A Fernando

La malattia del secolo ha colpito anche casa mia: la vecchiaia di mio padre e la sua immobilità m’hanno reso padrone di un vasto giardino, frutteto ed un orto che ancora non so condurre. E quest’estate, mentre rastrellavo e potavo senza costrutto, sono incappato in una curiosa casetta per uccelli ricavata da una cassetta di legno per una magnum di vino. Mio padre l’aveva posizionata sul retro della baracca degli attrezzi ed io l’ho vista lì per caso, appoggiando il rastrello.
L’ho riconosciuta subito: era la cassetta regalatami (con bottiglia annessa) durante una visita al Castello di Ama. Ci andai anni fa con Isabella, un vecchio borgo rifatto ad hoc ed accoglienza signorile, grazie all’amico Fernando, allora il migliore fra i migliori venditori di vino della mia zona. Facevo il giornalista e collaboravo con alcune associazioni di somellerie e dunque Fernando ci teneva alla mia opinione. Con lui andai lì, ma anche alle cantine Mastroberardino e tante volte a cena e alle cantine Cantalupo a Ghemme. Bel periodo, bella persona, generosa…
Poi ci siamo persi di vista. Sua figlia Barbara vende ancora vino e mio fratello è suo affezionato cliente. Io però da anni non vedo più Fernando. Sino a pochi mesi fa ignoravo del tutto il suo destino e poi, come capita, una chiacchiera colta al volo m’ha consegnato l’immagine di un uomo alle prese con gravi problemi di salute, dalla mobilità minata e difficile. Come quella di mio padre. Coincidenze.
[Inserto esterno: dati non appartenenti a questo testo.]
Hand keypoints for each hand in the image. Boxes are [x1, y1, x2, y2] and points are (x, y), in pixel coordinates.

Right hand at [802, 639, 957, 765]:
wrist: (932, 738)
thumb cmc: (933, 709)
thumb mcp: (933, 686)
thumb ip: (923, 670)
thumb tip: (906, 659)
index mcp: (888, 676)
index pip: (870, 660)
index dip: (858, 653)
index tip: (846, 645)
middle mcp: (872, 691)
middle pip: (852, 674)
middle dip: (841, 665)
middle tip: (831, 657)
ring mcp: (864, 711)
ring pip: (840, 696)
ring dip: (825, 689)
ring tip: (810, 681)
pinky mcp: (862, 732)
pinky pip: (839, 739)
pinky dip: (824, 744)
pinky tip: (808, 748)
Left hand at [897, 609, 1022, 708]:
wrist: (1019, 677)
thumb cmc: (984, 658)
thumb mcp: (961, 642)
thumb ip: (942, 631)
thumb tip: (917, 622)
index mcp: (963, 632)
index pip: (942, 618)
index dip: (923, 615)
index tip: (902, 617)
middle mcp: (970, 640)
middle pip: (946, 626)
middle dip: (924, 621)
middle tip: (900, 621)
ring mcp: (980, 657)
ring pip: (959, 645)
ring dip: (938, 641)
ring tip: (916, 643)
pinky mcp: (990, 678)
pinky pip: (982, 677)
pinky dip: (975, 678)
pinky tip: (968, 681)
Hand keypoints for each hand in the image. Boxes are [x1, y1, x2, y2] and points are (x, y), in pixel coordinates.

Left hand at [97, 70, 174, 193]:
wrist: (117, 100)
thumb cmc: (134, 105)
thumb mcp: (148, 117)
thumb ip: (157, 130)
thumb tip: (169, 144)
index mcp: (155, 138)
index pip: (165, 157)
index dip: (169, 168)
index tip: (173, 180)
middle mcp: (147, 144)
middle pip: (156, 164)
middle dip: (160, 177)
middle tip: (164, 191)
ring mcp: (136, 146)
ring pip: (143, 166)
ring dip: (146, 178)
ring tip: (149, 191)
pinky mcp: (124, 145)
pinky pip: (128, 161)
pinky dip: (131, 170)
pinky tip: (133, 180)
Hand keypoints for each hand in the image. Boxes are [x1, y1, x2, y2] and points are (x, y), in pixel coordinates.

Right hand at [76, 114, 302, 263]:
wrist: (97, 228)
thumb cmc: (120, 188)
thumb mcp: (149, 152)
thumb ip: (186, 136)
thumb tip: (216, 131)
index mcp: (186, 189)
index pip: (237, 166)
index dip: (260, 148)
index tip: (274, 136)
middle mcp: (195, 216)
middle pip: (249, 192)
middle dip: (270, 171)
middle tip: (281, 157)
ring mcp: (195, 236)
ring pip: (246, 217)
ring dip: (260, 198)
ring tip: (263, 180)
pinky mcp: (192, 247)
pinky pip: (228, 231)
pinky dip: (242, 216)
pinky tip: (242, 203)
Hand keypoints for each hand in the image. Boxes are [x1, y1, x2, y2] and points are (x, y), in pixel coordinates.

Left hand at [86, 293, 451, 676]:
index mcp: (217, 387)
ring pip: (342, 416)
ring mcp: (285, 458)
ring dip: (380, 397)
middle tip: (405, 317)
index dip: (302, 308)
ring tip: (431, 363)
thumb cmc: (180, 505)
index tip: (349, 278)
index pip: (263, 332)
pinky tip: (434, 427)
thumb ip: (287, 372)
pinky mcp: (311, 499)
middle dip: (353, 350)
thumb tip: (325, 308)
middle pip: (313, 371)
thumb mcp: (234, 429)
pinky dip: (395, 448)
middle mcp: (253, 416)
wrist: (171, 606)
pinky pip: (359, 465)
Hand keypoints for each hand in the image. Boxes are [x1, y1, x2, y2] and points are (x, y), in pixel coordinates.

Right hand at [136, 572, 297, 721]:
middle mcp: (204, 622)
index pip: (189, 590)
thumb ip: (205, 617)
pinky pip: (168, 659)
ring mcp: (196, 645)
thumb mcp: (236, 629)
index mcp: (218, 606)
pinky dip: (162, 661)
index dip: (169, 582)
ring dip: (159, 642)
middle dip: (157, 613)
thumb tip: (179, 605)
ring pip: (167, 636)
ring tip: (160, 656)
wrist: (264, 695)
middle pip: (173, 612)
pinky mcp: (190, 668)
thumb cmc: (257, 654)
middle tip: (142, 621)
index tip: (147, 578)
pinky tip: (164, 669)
Mi auguro sia per lui sia per papà qualcosa: una guarigione, una vita nuova, il superamento di limiti… E intanto ricordo con piacere la strada sterrata a “corda molle”, la polvere, gli ulivi, il vecchio borgo rifatto, gli ottimi vini assaggiati, la cucina toscana di una famiglia polacca di custodi, la primavera calda, gli amici trovati là per caso, il biliardo, l’amicizia, il Guidoriccio da Fogliano, il tempo che passa e i ricordi che affiorano rastrellando un prato. La Toscana eterna, giardino dell’Eden.